(Excerpts from a dataset)
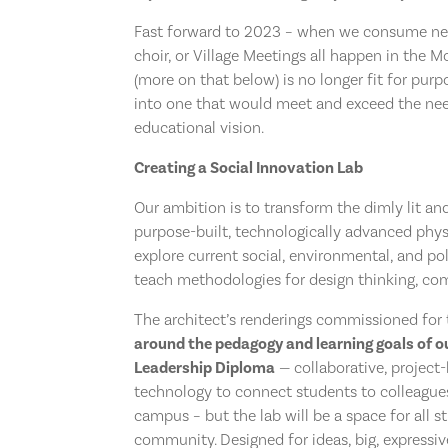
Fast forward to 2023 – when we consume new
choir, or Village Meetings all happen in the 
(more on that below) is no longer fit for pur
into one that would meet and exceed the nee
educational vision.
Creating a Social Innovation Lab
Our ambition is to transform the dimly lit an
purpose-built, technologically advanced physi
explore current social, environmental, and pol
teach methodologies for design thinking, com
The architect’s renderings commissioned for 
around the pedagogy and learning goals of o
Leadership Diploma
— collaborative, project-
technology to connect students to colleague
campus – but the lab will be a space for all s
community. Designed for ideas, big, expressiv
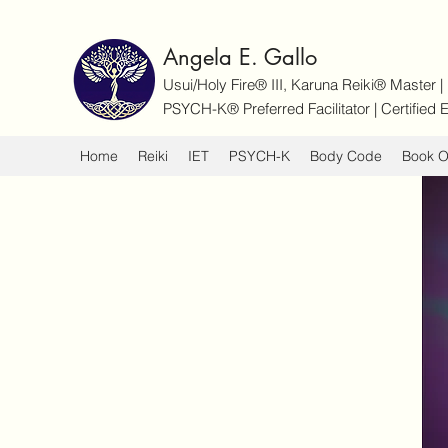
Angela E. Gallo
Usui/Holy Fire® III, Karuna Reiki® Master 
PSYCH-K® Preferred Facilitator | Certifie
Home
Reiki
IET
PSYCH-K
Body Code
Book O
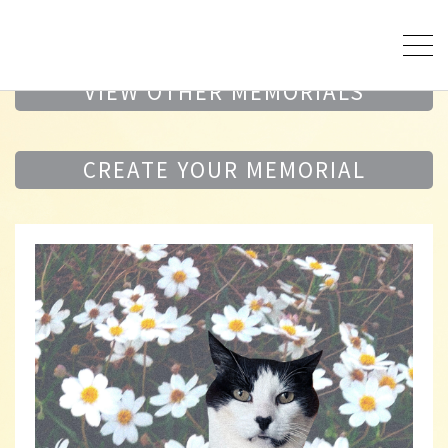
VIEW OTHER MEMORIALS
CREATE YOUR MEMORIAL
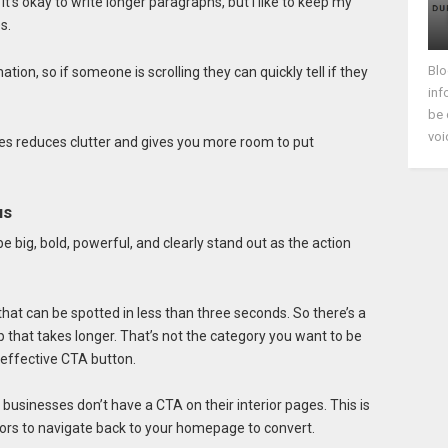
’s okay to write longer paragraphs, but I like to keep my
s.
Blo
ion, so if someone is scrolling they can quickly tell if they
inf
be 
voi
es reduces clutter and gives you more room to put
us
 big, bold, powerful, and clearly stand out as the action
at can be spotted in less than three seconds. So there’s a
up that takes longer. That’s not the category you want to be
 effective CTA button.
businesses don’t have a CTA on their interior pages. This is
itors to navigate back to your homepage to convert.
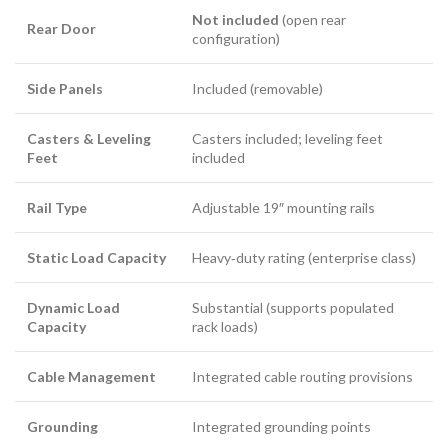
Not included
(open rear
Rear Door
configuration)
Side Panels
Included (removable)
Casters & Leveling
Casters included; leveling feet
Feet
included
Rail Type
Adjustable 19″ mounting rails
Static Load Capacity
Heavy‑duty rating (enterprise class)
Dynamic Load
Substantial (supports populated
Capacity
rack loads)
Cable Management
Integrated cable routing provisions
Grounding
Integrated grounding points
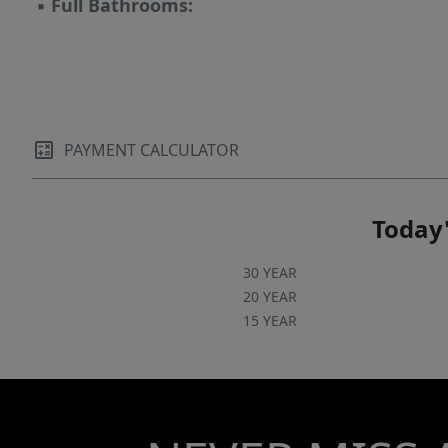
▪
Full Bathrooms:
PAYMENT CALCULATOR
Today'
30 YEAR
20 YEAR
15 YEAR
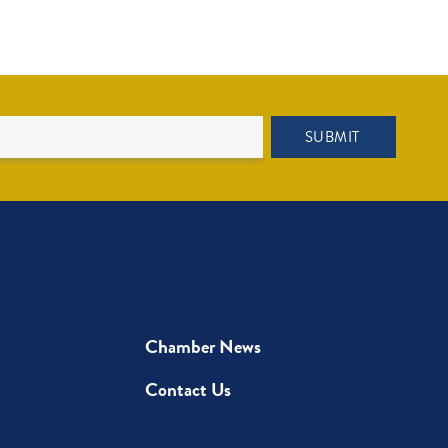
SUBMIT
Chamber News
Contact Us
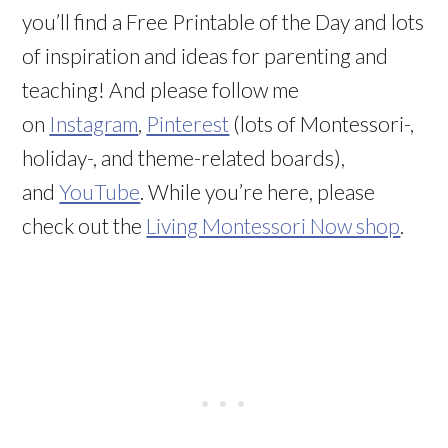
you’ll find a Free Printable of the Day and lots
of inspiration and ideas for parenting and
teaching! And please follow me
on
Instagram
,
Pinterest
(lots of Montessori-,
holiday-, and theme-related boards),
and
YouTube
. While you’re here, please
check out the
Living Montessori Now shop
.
--
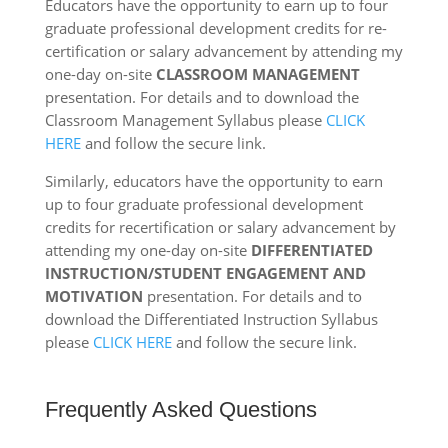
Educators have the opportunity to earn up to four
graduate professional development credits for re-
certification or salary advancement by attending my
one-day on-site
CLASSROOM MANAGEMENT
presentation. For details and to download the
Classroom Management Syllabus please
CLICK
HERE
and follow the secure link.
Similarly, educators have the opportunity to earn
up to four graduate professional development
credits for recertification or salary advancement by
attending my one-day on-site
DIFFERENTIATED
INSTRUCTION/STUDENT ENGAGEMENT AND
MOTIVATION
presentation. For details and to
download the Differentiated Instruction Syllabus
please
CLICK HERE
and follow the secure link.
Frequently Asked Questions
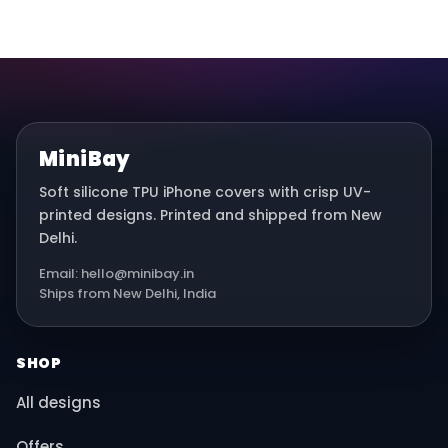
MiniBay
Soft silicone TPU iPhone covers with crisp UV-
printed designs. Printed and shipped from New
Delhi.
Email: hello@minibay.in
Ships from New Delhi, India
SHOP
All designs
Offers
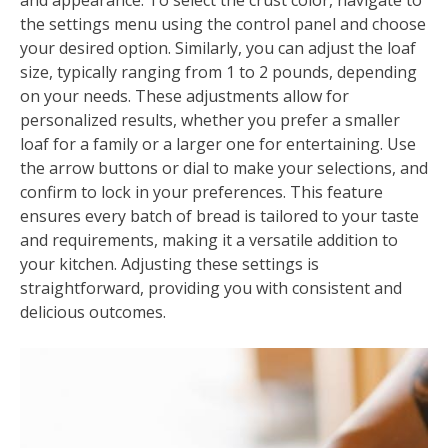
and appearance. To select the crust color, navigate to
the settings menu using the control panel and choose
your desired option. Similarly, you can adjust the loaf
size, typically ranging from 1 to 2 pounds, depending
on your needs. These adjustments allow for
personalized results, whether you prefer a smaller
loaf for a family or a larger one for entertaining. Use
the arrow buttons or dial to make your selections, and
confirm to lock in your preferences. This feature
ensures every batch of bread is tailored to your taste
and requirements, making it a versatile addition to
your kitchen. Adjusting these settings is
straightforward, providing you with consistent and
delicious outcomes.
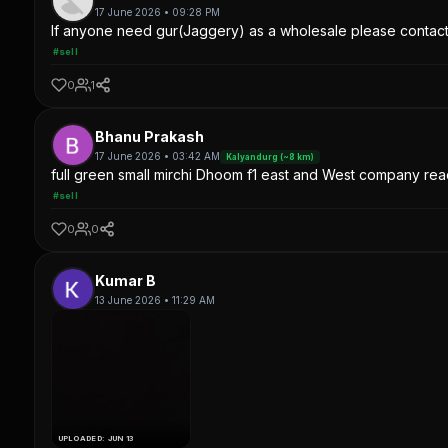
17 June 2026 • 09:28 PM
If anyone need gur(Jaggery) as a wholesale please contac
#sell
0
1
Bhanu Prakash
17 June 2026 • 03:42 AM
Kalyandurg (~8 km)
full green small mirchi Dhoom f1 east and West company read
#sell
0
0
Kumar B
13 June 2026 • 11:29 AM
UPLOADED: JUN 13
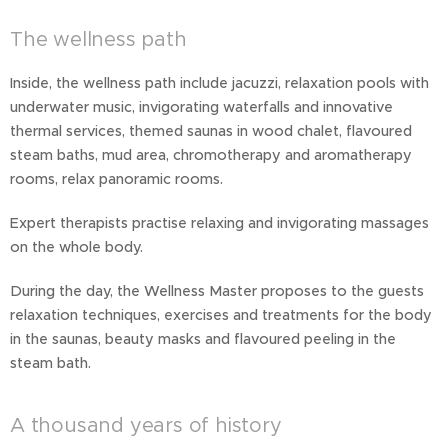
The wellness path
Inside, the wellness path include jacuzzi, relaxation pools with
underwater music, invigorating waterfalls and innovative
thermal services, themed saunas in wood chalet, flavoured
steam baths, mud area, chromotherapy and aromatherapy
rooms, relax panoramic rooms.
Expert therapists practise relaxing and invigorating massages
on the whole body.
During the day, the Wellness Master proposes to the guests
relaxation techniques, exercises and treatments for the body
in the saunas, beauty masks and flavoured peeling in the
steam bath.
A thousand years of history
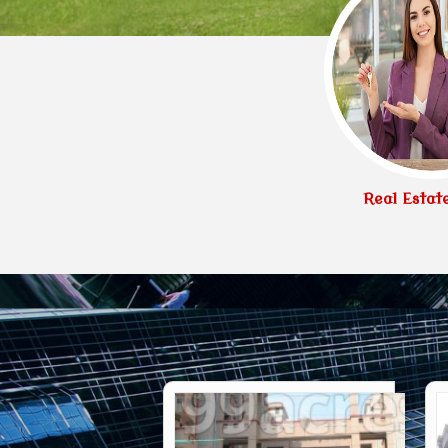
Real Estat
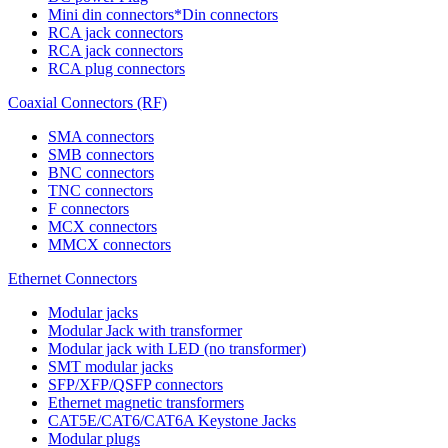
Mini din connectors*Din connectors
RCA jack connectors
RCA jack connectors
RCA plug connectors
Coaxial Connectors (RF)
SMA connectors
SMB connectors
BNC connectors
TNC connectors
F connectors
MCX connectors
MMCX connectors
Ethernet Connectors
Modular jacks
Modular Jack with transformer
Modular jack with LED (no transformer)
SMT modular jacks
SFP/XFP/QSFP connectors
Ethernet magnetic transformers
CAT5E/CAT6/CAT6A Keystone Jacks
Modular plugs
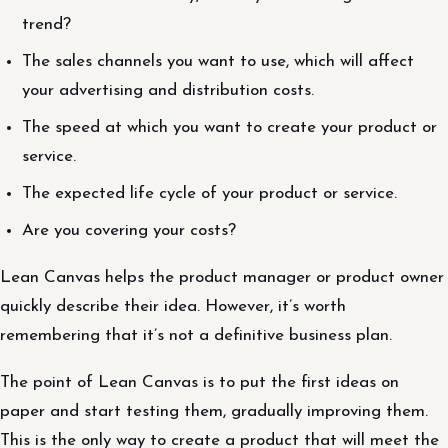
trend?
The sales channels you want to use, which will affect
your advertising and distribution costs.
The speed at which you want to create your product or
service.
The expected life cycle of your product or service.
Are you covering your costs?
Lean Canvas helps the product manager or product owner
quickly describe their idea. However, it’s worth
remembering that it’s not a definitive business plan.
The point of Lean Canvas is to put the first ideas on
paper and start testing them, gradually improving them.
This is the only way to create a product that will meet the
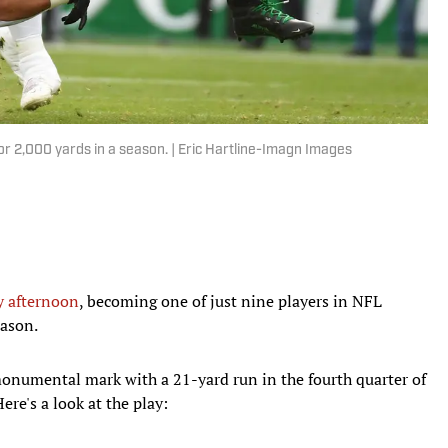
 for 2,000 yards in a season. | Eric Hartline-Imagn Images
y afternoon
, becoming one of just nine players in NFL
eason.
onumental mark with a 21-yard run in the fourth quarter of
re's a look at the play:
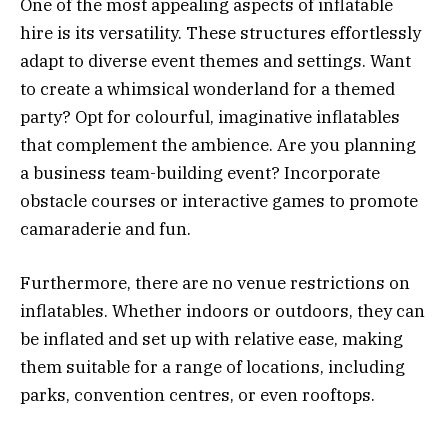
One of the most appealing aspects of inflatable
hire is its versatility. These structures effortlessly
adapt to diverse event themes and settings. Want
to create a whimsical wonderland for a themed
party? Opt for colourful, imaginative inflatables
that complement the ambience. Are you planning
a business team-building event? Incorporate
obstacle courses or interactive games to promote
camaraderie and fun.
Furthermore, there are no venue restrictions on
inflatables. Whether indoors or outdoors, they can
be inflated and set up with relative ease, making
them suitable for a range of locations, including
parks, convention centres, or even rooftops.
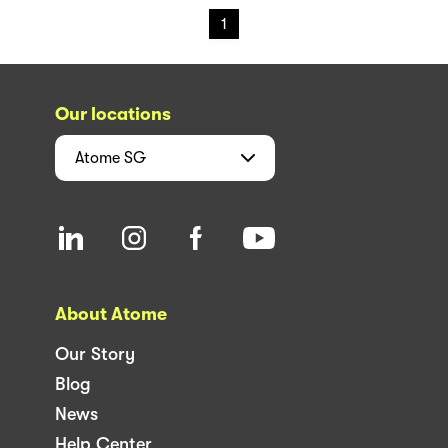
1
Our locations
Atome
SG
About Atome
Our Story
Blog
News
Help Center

## PROBLEM STATEMENT
Provide only the count of lines within the entries above that include the string "themed".

## WRITTEN RESPONSE
2